I am facing this error when performing write operation in foreach() on a dataframe. The piece of code was working fine for over 3 months but started failing since last week.

To give some context, I have a dataframe extract_df which contains 2 columns xml_full_name and content. I use the below code to write these records as xmls to a target folder in ADLS.

extract_df.foreach(write_file)

write_file is defined as:

def write_file(row):
    with open(row.extract_path, "wb") as f:
        f.write(row.content)

The notebook also uses spark.write command to write some parquets which is working fine.

On further investigation, I found that this issue could be related to parallelism and as a work around I tried the below:

for row in extract_df.collect():
    with open(row.extract_path, "wb") as f:
        f.write(row.content)

This works which means the connection is fine but parallelism isn't working. However, this can't be used as a fix though as it will bring down the performance.

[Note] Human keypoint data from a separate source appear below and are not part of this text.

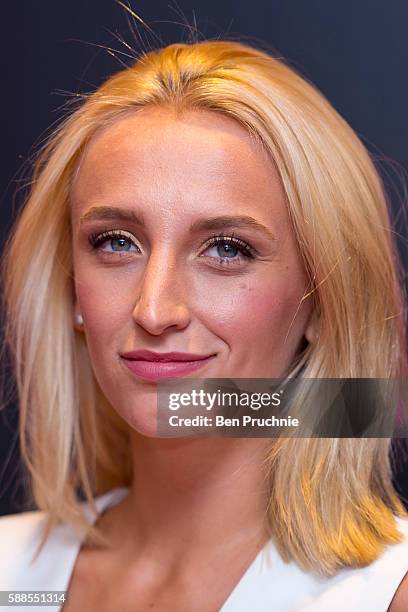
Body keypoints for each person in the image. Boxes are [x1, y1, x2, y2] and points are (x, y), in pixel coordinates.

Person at [0, 38, 407, 611]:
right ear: (71, 287)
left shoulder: (384, 593)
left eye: (226, 249)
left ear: (321, 300)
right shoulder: (11, 575)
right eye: (116, 242)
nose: (155, 310)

Anyone here has faced this issue? If this is related to some configuration, any suggestions on what and where I can check. All inputs are welcome. Thanks.

1

There are 1 best solutions below

2
DileeprajnarayanThumula On

I have tried the below:

import os

def write_file_partition(rows):
    for row in rows:
        with open(row.xml_full_name, "w") as f:
            f.write(row.content)
extract_df.foreachPartition(write_file_partition)
write_file_partition(extract_df.collect())

Results:

Enter image description here

In the above code, the foreachPartition() method is used to apply a function to each partition of the RDD/DataFrame.

I have defined a function write_file_partition() which takes a partition of the extract_df DataFrame and writes the content to the file.

You can then call the foreachPartition() method on the extract_df DataFrame and pass the write_file_partition() function as an argument. This will apply the function to each partition of the DataFrame in parallel.